It’s ALL Part of the Plan
I’m taking inspiration for this week’s post from the weather. It’s the perfect example of something that affects me daily but is totally beyond my control.
Naturally, I have my preferences, as most of us do.
I’m in the minority in that I like the cold, wet, cloudy, grey and dark. Generally, I disagree every time a friend declares the forecast to be fabulous or miserable. What can I say? I’m a misfit. I find the moon and clouds to be enchanting and the sun something to be avoided. If everyone is headed for the beach, I’d rather be inside and vice versa.
Yet I recognize that all of it is part of the Plan.
Not my plan, mind you. Else we’d have winter 6 months of the year and 2 weeks of summer. Fortunately for you, there is Nature’s Plan. And I believe it’s all part of that Plan, even the weather we dislike and the disruptions it brings.
Recently I changed a visit to my parents’ house because intense rain was predicted during my drive. As much as I enjoy the rain most of the time, I don’t love it when I’m on the highway and I can’t see well. Hindsight proved the forecast to be somewhat alarmist, and the extreme showers didn’t occur until hours later. I could have easily gone when I had originally intended to and not experienced any more anxiety than I normally have when hurtling down the road at high speeds amongst a bunch of strangers.
A few days ago, I hoped to go for a hike, but it was crazy windy and quite cold. I postponed my trip to the woods and went the next day when it was warmer than I’d have liked, but still part of the Plan. It was also crazy muddy because of all that rain, and I was tempted to bemoan the soggy trail and the mess my boots would make when I returned to the car.
And then I remembered this too is part of the Plan.
I later saw a hint of the Plan. Lush spring-green plants growing in the mud, just like lotus flowers do. You can’t have one without the other.
And the little creek was bursting.
As I often tell my clients who wonder where their ailments originated, this information is often above my pay grade. I don’t know the Plan. Why should I? I’m a mere intern and Mother Nature the CEO. She doesn’t explain herself to me.
Letting go of the idea that certain conditions are “good” and others “bad” is easier when you trust that there is a benevolent force who has a Plan which is simply not my business to know.
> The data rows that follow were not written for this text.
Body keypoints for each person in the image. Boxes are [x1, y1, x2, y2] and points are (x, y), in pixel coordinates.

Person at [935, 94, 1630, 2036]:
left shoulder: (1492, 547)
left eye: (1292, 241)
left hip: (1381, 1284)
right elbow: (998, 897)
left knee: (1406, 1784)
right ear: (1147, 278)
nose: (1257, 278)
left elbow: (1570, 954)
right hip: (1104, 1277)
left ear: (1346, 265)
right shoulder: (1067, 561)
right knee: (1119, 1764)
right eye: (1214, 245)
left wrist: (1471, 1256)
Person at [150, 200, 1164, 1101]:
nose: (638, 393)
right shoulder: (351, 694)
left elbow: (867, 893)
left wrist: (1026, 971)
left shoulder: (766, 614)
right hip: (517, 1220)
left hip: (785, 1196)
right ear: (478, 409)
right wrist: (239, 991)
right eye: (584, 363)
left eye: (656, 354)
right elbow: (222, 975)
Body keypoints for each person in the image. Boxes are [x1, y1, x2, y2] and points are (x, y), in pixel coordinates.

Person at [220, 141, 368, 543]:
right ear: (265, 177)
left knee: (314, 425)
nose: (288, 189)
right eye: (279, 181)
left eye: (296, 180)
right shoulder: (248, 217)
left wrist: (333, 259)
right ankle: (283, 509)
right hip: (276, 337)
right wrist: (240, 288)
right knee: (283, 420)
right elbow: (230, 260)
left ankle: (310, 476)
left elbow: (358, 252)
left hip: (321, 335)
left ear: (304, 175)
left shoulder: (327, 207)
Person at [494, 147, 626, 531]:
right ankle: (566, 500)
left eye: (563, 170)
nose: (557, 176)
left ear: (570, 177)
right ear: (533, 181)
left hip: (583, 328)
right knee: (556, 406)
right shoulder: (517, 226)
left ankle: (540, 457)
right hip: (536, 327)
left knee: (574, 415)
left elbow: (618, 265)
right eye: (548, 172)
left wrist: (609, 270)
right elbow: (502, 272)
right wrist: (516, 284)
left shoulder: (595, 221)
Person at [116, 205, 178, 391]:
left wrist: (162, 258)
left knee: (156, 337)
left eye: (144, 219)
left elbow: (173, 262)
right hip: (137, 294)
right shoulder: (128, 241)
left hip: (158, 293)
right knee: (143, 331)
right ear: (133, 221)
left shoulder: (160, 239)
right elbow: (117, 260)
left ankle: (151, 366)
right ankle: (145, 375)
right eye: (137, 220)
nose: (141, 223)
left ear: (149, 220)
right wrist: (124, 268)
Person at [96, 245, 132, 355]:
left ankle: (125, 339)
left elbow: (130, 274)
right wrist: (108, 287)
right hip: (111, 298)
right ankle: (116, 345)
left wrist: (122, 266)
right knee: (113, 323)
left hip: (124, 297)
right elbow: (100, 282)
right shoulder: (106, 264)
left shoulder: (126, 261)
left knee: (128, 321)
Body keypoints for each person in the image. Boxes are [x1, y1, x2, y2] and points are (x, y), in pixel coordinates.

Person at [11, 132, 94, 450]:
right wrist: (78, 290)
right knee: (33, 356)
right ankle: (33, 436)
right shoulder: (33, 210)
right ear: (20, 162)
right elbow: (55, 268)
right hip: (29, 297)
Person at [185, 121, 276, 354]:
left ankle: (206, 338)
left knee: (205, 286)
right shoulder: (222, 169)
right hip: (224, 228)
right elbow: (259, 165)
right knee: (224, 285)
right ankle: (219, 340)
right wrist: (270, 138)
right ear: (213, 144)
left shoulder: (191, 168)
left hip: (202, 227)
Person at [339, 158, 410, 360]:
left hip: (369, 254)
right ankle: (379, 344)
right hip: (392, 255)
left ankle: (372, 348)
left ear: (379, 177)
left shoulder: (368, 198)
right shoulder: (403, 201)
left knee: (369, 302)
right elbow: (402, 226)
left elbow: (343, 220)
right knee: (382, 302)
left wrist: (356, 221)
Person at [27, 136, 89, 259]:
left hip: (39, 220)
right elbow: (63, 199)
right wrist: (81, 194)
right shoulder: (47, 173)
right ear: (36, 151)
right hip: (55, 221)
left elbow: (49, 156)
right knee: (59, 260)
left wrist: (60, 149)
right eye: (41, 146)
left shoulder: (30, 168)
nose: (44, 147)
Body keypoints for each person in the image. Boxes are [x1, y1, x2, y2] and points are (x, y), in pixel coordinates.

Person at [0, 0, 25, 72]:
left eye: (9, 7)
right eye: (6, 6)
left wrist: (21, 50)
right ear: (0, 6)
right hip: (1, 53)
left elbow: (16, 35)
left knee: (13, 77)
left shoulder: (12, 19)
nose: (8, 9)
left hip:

I’m attempting to stop fighting against the Divine Plan. I don’t always succeed, and I certainly don’t always like the weather conditions. I didn’t love the mud I encountered unexpectedly today or the gnats that circled my head while I was sitting in the (shady!) grass getting grounded. But I caught myself and (mostly!) let go of my complaints. Who am I to say that gnats and mud aren’t part of the Plan?